2. Professor Pine’s graduate assistant, Joy, has been keeping track of the amount of time between Pokémon arrivals at the clinic. What is the probability that the time between two consecutive arrivals is under 90 minutes? What distribution and parameter(s) are you using?
3. Seven Pokémon arrived at the clinic between 3:00 pm and 8:00 pm. What is the probability that 3 of those Pokémon arrived between 5:00 and 7:00 pm?

### Example 3

A certain component that your company manufactures has a weight that varies evenly from 59 grams to 75 grams. Each of these manufactured components is independent of the others.

1. What is the probability that a randomly chosen component weighs between 62 and 73 grams? State the distribution and parameter(s) you are using.
2. What is the standard deviation of the component weights?
3. Find the cut-off for the upper quartile of component weights.
4. Knowing that a randomly chosen component weighs less than 70 grams, what is the probability that it weighs more than 64.8 grams?

### Example 4

Suppose that you have a box containing 50 balls, 35 of which are black. The rest are red.

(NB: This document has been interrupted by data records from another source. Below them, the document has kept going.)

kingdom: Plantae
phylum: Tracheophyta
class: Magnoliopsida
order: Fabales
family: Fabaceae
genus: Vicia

1. You will randomly choose 10 balls without replacement. Let R be the number of red balls in your sample. What is the probability that there are at least 2 red balls in your sample? What are the distribution and parameter(s) for R? .
2. After the sampling in part a) you will put all the balls back in the box. You will now randomly choose a ball and note its color. Then you will return the ball to the box. (i.e. You are sampling with replacement.) Let T be number of balls you draw out until you get your first red ball. What is the average number of tries that it will take to get your first red ball? What are the distribution and parameter(s) of T?
3. You have drawn out 3 balls (with replacement) and have still not gotten a red ball. What is the probability that it will take at most 5 draws to get your first red?
4. What is the probability that it takes 9 tries (with replacement) to get three red balls?